It’s been ten years since the Duke lacrosse rape hoax, an occasion marked by “Fantastic Lies," the latest entry in ESPN’s acclaimed 30 for 30 documentary series, which aired last Sunday night. Former New York Times Public Editor Daniel Okrent made an appearance, but evidently spoke in only general terms about the media frenzy, while the New York Times’ own sorry complicity in the saga didn’t get much play. Neither did the Times itself carry a review of the show, no surprise, given that the entire saga marks a shameful episode in the newspaper’s journalistic history.
In 2006, Crystal Mangum, a stripper hired by the Duke University lacrosse team, made false charges against three of the Duke lacrosse players, causing a media frenzy that touched on issues of race, sex, and privilege, with the matter of guilt or innocence often left aside in the coverage.
The school’s left-wing faculty piled on, taking the side of the accuser, in a statement by the notorious “Group of 88” faculty members which thanked campus demonstrators for distributing a “wanted” poster of the lacrosse players. But Mangum’s story fell apart, and Durham, N.C. prosecutor Michael Nifong, who pushed the case against the Duke players for the sake of politics and headlines, was jailed and disbarred for fraud and misconduct (Mangum is currently in prison for murdering her boyfriend).
As reported here before, of all major media outlets, the Times coverage of the Duke events was the most friendly to the rogue prosecution of any news outlet. Okrent himself told the Duke University student newspaper in the aftermath of the hoax that "I think The Times' coverage was heartbreaking. I understand why they jumped on the story when they did, but it showed everything that's wrong with American journalism.'"
Indeed, the Times shamefully played prosecutor with the racially charged rape hoax, sliming three innocent Duke lacrosse players.
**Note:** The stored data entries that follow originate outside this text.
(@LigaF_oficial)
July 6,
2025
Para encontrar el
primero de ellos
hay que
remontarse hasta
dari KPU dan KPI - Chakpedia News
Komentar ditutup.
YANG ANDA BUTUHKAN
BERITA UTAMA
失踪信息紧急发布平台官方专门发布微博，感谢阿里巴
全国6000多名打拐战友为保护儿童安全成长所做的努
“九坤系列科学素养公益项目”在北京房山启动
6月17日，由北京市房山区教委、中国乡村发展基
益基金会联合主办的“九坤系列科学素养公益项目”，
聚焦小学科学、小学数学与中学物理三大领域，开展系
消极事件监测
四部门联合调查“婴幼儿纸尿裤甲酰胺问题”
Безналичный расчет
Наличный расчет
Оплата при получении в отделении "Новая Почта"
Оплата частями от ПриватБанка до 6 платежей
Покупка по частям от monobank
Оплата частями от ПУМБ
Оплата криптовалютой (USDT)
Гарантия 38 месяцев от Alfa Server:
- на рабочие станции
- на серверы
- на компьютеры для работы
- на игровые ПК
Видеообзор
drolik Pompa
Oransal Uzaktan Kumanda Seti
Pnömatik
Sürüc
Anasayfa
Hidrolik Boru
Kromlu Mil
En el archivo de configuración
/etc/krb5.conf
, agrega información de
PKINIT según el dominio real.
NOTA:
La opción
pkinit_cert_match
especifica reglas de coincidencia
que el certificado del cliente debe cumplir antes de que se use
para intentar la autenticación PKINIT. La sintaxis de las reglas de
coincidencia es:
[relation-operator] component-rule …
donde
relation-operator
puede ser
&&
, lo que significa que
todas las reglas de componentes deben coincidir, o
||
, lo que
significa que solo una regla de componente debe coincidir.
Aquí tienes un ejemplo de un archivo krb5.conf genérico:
The most notorious story was Duff Wilson and co-author Jonathan Glater's 5,600-word front-page summary of the case on August 25, 2006, a story so slanted it was fricasseed by law-writer Stuart Taylor Jr. in Slate. The subhead to Taylor's rebuttal reads "The New York Times Is Still Victimizing Innocent Dukies."
A 2007 book, "Until Proven Innocent -- Political Correctness and the Shameful Injustices of the Duke Lacrosse Rape Case," by Taylor & KC Johnson, ripped apart the Times' shoddy coverage of the case, taking particular aim at Duff Wilson’s article, and a series of columns by Selena Roberts.
Roberts was particularly odious in smearing the athletes even after they all been found innocent of the hoax charges: "Don't mess with Duke, though. To shine a light on its integrity has been treated by the irrational mighty as a threat to white privilege. Feel free to excoriate the African-American basketball stars and football behemoths for the misdeeds of all athletes, but lay off the lacrosse pipeline to Wall Street, excuse the khaki-pants crowd of SAT wonder kids.” It sure sounded like Roberts found the false rape charges worthwhile in the end, if it opened up rich white privileged Duke to “change.”